Une autre économie est-elle possible ?

486

Et si l’on tordait le cou à l’idée selon laquelle il n’existerait pas d’alternative viable à l’économie libérale ? A ce modèle fondé sur le « tout croissance » et l’autorégulation du marché qui a pourtant montré ses limites, notamment avec la crise des subprimes en 2008. Et si on sortait du traditionnel clivage droite-gauche, libéralisme-Keynésianisme pour penser une économie à la fois performante et sociale, dynamique et bénéfique au plus grand nombre ? C’est ce que nous proposait Gilles Raveaud, à l’occasion de notre Rencontre du Laü. Non content d’expliquer en termes très accessibles les ressorts et enjeux de l’économie d’aujourd’hui, l’universitaire brise beaucoup de préjugés sur le sujet et propose des solutions très concrètes pour atteindre ces objectifs.
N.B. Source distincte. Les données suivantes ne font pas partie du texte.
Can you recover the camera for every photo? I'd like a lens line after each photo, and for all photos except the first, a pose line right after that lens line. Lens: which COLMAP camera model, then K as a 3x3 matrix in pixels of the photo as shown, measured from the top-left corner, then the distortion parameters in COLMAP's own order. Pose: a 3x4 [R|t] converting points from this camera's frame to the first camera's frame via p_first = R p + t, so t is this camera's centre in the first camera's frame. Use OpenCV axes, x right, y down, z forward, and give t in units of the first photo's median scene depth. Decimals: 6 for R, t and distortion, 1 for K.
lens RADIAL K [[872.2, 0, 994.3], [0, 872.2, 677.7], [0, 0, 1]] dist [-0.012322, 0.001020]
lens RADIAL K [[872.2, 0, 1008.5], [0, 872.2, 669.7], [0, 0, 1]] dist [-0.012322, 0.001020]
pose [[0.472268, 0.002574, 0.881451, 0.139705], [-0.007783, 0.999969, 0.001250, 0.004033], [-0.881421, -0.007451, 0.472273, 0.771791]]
Partie 1 : le mouvement des Gilets jaunes est l’une des manifestations les plus récentes et les plus visibles du problème de la répartition des richesses en France. Afin d’en comprendre les tenants et aboutissants, Gilles Raveaud dresse ici une rétrospective schématique de l’histoire économique du pays depuis les 30 glorieuses.

Partie 2 : augmenter le smic, démocratiser le pouvoir décisionnel au sein des entreprises, partager le temps de travail, autant de mesures que Gilles Raveaud nous propose de considérer en ouvrant nos perspectives au-delà des certitudes les plus établies par les discours politiques.

Partie 3 : arrêter la croissance économique, une hérésie pour tout économiste qui se respecte ? Pas si sûr à entendre Gilles Raveaud, pour peu que l’on change notre regard sur certaines des certitudes les plus ancrées dans les esprits des citoyens. Reste à imaginer des solutions politiques de mise en œuvre qui soient à la fois pragmatiques et réalistes, un exercice auquel se livre avec brio l’économiste ici.

Que serait un débat sans contradicteurs ? Après avoir exposé les pistes possibles à un changement profond de notre économie, Gille Raveaud répond ici aux questions du public, nous permettant ainsi d’alimenter encore nos réflexions sur les questions posées.